EUR/USD May be the Weakest Pair
The delta variant can highlight the implementation slow down lately in the United States. That is possible to inhibit the expected economy normalization. How about the inflation level?
On the other side, the inflation continues to show a surprising increase. The analysts added that they are still expecting the US dollar strengthening at the end of this year.
The EUR / USD is predicted to become a currency pair in the weakest position or in $1.15. For your information, now that currency is sold in the position of 1.1764 in the market.
The EuroZone data released yesterday evening showed the developed business activity with the fastest monthly speed. That was happened in more than last two decades.
The COVID-19 Infection Concern Hit the Business Trust
Meanwhile, the EuroZone Flash Markit composite PMI increased from 59.5 to 60.6 in July. However, the Covid delta infection concern hit the business trust at the moment.
In it’s newest meeting, ECB showed their commitment to maintain the interest rate in the lowest level for a longer time. Christine Lagarde as the president gave her statement.
The new pandemic wave can trigger the risk for an economic recovery in the EuroZone. However, it is predicted that the economic prospects will be more balance than before.

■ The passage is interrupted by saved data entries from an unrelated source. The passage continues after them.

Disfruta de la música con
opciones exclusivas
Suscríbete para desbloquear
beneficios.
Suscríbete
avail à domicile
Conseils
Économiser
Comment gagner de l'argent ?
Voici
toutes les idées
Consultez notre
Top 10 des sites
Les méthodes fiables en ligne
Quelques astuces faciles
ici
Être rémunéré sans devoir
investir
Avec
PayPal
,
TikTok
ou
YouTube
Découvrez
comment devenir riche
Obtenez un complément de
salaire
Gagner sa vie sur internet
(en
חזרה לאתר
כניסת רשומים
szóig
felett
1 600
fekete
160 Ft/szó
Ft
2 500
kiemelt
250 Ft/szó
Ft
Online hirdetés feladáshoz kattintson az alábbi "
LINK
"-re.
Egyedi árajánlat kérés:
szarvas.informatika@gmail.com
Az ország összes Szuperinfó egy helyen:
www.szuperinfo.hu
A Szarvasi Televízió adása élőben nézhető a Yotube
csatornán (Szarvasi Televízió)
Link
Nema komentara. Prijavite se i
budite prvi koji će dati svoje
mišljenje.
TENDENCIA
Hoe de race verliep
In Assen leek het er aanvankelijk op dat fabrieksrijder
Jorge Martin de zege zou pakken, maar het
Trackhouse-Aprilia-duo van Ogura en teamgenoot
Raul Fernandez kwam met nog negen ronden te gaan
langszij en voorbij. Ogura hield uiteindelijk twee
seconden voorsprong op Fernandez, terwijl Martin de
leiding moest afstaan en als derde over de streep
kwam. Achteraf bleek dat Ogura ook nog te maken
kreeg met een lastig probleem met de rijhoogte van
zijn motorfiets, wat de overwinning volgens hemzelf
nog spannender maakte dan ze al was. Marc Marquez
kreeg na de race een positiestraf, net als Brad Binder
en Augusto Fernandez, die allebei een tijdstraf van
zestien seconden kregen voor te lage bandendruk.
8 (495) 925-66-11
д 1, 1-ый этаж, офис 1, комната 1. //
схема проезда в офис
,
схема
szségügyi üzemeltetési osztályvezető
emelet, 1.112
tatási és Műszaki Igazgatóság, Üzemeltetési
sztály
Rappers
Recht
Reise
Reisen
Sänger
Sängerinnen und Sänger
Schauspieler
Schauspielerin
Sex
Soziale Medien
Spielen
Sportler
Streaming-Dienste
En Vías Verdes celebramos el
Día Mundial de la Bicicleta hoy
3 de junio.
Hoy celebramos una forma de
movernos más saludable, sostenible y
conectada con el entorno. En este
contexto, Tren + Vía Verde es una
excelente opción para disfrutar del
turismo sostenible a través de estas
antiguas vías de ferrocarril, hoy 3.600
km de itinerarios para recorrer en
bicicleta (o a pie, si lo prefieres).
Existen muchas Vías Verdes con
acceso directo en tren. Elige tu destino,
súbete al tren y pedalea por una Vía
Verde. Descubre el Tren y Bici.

The next market focus is that the Federal Reserve monetary policy that will be done next week. In a meeting before on 16 of June, the Fed representatives started to set aside the coronavirus spread.
The PMI Manufacture Data Release
The decision taken is quite surprising since the delta variant spread is rising right now. That is why; the market is waiting for the new clue about the progress of that decision.
On Monday, the Japan’s statistic bureau released the PMI manufactured data as the Jibun Bank Survey for the July 2021. That manufacture index expresses the declining expansion from 52.4 to become 52.2.
That was the lowest level since 5 months lately. This thing reflects the Japan’s manufacture which faces the obstacle when the government applies the limitation for pressing the COVID-19 spread.
In a further release, the PMI manufacture data expansion shows the slow down step. Most of them are affected by some sub-index such as the new production and order which declined.
Why the Manufacture Expansion Slow Down
The increasing cases of COVID-19 and the stalled supply chain of raw materials are the main factors causing factory expansion to slow down. That was said by Usamah Bhatti.
She is actually the IHS Markit economist. Bhatti also confirmed that overall private sector activity declined in July compared to the previous month. That can be seen from a note lately.
This will certainly have an impact on the Japanese economy in the third quarter which is struggling to recover from the impact of the pandemic. The Short-term disruptions continues.
That is until the new wave of COVID-19 passes and the social restrictions imposed by the government are lifted. The level of private sector employment continues to grow.